Tu vois, ce qui ne m'est jamais arrivé au taff, et à peine à la fac (la seule fois était à un examen de physique subatomique ou j'avais bossé comme une tarée mais avec la peur quand même de me planter) et bien ça m'arrive aujourd'hui.

 

Je suis stressée.

 

J'étais en RTT aujourd'hui. Et je n'ai fait que penser au taff, ce putain de taff qui m'attend lundi avec tout ces brasseurs d'air qui vont me faire chier parce que leur chefs les font chier mais surement pas autant que eux me font chier.

 

Attaquer ? J'ai commencé à y penser, un peu.

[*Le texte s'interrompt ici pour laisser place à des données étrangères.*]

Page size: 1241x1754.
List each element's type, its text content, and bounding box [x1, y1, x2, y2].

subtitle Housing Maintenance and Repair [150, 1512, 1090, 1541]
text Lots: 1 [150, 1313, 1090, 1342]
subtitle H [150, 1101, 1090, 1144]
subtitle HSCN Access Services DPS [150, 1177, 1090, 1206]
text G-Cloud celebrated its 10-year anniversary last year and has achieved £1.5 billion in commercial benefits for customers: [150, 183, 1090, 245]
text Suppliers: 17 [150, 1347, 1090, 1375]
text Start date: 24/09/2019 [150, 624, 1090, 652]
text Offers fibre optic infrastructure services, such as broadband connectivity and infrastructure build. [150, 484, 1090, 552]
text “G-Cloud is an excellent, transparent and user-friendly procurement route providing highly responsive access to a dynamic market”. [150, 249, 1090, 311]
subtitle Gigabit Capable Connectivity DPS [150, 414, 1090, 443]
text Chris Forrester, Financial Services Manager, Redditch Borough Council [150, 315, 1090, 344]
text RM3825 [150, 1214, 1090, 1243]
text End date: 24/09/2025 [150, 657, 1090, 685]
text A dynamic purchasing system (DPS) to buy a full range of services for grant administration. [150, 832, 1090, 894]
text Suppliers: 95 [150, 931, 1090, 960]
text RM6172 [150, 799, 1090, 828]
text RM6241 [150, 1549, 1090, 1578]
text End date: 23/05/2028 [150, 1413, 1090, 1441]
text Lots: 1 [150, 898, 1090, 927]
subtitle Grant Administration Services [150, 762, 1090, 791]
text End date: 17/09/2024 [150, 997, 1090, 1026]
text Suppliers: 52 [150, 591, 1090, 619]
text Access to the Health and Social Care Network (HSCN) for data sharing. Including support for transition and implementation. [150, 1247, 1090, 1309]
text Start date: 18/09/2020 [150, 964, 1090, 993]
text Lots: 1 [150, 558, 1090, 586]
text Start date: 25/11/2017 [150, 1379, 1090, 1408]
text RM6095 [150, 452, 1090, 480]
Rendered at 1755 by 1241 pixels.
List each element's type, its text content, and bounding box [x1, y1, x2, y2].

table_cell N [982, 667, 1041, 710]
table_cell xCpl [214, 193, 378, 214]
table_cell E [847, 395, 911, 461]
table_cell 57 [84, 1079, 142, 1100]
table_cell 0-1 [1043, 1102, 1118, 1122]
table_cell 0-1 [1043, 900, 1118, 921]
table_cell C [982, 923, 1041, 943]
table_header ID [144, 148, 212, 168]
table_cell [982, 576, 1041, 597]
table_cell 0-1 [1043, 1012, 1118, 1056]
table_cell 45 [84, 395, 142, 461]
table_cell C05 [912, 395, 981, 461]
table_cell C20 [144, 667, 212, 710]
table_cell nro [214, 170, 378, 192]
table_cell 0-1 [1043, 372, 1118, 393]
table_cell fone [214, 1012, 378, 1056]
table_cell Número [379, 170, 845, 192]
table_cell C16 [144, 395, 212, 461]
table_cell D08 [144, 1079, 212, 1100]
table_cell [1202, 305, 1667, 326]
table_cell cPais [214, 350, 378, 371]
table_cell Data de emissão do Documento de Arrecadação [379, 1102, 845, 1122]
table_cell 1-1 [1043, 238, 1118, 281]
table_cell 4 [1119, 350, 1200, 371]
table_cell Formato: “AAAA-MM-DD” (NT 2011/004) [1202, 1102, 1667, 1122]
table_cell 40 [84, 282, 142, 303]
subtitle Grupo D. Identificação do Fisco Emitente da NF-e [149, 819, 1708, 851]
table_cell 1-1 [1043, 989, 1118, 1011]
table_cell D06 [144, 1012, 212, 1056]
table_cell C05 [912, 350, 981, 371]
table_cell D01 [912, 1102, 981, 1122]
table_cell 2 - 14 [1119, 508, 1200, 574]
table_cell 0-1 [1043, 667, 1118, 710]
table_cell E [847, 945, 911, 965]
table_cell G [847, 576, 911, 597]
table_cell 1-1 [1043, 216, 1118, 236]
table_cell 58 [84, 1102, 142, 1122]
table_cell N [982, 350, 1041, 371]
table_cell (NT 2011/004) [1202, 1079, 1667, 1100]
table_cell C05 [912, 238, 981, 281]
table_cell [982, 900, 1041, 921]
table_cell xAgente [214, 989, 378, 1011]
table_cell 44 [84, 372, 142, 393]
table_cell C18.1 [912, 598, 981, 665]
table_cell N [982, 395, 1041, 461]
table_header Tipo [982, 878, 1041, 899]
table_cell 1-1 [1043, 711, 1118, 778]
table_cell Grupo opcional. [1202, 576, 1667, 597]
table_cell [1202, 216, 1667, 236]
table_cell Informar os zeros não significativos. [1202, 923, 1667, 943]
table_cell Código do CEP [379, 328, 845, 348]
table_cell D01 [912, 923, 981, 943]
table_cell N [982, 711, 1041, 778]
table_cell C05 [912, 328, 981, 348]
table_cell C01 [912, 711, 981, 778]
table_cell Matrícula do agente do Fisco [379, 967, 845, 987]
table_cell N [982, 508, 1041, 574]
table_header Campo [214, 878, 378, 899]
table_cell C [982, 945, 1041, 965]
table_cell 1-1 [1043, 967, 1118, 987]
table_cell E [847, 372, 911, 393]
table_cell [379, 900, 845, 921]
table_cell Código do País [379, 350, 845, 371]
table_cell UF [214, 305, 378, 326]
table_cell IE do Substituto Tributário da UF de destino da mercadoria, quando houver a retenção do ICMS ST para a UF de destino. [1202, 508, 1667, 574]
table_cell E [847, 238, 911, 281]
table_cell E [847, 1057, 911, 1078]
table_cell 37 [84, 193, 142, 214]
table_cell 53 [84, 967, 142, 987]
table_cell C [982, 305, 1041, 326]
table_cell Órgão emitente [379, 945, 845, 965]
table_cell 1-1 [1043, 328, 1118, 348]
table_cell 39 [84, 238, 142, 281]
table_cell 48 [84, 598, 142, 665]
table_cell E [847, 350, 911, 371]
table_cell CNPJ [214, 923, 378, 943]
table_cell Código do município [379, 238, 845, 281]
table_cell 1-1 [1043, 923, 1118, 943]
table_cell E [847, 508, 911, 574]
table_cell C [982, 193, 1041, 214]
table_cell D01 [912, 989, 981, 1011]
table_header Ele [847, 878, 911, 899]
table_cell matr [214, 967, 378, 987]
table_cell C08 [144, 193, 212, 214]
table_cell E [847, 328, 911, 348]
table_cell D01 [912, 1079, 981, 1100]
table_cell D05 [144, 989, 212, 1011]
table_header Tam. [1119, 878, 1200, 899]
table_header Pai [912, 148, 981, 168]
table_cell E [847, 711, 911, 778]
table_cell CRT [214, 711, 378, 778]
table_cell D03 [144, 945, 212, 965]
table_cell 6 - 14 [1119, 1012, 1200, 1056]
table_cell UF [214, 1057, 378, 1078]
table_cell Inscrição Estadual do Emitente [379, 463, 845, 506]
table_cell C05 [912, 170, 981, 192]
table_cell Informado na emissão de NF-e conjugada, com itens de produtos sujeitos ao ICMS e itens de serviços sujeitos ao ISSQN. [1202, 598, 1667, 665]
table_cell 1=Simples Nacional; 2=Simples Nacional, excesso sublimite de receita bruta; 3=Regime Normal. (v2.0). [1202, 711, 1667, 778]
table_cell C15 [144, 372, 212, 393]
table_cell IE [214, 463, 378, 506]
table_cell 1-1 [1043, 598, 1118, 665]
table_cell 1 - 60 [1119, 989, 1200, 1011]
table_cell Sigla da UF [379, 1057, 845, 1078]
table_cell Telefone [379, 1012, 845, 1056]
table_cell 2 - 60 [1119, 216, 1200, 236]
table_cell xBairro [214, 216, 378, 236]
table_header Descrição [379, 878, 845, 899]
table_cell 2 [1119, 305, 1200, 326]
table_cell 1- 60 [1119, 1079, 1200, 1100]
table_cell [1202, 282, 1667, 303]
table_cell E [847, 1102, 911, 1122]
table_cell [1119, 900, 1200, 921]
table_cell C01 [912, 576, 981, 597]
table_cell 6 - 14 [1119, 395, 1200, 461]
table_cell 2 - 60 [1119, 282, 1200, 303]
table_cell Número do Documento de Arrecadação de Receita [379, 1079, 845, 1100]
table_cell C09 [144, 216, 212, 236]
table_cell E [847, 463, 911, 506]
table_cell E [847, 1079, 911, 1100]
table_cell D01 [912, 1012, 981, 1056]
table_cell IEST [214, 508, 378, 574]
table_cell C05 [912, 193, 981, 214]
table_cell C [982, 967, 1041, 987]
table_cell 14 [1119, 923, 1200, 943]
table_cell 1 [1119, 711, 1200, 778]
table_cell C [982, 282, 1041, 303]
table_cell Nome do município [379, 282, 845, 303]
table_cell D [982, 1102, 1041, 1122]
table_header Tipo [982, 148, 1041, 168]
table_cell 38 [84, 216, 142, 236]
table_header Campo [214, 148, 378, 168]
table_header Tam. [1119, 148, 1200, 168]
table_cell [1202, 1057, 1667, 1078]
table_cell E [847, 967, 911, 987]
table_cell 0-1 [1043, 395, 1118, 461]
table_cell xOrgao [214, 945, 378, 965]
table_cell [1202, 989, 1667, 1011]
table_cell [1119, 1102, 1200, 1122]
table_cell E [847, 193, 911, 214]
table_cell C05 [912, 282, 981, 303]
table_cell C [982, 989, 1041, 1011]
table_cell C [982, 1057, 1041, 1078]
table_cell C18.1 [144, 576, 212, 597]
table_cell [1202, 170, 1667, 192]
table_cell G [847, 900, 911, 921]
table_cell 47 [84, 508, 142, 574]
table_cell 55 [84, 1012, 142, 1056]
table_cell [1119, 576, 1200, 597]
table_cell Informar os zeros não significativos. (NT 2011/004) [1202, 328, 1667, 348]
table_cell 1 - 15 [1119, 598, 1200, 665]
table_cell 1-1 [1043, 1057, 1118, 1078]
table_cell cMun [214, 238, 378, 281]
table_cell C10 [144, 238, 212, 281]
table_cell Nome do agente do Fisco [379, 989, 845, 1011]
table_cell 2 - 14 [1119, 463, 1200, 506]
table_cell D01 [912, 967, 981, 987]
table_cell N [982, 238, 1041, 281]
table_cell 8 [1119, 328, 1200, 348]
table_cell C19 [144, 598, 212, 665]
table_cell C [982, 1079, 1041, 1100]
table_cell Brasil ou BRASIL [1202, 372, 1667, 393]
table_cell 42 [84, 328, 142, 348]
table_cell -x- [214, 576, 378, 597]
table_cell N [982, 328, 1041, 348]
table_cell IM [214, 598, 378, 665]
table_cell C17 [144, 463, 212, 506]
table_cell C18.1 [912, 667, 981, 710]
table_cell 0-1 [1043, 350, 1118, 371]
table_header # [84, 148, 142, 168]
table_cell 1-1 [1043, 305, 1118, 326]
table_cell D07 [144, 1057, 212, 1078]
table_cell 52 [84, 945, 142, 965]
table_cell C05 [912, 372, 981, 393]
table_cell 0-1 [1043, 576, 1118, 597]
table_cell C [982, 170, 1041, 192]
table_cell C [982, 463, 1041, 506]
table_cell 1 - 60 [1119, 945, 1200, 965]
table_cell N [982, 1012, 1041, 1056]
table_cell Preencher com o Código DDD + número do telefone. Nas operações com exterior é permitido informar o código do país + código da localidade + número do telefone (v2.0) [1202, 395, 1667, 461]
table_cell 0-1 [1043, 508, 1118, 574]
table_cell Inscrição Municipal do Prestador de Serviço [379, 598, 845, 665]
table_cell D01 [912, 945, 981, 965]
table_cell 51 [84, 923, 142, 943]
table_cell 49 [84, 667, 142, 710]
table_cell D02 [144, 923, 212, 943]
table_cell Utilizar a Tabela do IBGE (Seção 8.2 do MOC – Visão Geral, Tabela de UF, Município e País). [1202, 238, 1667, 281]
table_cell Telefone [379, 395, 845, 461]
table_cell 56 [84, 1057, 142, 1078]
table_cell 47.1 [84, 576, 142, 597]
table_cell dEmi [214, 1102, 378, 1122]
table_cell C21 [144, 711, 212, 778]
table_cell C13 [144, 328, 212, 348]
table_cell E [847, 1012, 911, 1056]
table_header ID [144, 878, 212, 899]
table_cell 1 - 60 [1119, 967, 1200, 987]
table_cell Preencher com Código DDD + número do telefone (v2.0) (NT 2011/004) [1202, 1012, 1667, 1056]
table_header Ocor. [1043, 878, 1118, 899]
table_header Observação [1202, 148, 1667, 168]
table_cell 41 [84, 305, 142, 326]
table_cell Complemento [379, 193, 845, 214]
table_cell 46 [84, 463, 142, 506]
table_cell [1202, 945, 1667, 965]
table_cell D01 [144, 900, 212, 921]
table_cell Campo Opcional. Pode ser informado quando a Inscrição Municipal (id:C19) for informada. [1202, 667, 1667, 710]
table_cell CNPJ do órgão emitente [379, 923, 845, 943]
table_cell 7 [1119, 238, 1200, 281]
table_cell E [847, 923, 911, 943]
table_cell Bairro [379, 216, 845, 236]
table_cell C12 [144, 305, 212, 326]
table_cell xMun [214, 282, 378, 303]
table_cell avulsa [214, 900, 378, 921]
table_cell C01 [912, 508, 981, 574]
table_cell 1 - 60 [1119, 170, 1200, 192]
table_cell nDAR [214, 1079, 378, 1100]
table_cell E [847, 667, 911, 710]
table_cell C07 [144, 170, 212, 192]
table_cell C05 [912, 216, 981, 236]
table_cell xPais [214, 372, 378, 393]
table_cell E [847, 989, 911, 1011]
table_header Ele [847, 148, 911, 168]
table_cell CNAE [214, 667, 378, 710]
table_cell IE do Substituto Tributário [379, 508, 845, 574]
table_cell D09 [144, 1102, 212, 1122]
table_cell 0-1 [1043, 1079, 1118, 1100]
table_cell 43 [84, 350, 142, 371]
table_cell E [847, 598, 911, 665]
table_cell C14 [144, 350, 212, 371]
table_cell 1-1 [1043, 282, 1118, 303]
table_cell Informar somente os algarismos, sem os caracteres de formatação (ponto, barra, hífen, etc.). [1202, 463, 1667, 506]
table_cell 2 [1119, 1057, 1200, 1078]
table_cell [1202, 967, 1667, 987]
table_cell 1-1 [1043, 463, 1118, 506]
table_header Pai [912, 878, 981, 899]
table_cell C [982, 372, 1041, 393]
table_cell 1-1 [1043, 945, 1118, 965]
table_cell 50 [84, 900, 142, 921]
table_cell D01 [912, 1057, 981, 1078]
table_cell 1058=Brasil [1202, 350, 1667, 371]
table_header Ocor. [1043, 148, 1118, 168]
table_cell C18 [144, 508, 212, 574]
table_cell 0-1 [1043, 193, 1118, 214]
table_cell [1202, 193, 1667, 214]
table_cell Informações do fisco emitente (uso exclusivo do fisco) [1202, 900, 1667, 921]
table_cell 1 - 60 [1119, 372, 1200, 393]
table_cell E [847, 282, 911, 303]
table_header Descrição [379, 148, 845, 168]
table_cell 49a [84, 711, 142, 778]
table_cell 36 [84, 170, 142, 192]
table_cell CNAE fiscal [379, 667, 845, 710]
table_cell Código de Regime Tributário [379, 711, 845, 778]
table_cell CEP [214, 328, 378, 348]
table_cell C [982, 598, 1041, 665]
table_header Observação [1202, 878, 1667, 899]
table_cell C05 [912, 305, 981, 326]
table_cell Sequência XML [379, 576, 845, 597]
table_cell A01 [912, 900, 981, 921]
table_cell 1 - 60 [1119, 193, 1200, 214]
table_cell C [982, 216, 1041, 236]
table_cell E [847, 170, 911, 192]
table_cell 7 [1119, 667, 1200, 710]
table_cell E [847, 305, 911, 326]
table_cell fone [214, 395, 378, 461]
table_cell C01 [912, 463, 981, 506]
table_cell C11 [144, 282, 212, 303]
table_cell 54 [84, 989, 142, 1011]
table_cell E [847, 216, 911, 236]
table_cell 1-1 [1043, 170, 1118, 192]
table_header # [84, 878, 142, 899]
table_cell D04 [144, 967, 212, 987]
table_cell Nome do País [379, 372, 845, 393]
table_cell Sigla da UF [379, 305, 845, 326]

De loin. Mais je ne suis pas quelqu'un qui aime attaquer. Par contre  je refuse de me laisser faire. Et puis même? C'est le pognon qui gagne toujours, non ?
Je hais cette loi du fric, je hais devoir toujours faire plus vite moins cher et tant pis si c'est de la merde. C'est pas pour moi. Mais ailleurs c'est pareil, non ?

 

Je regarde les offres d'emploi et j'ai l'impression que tout ce ressemble. Je ne vois rien qui fait rêver.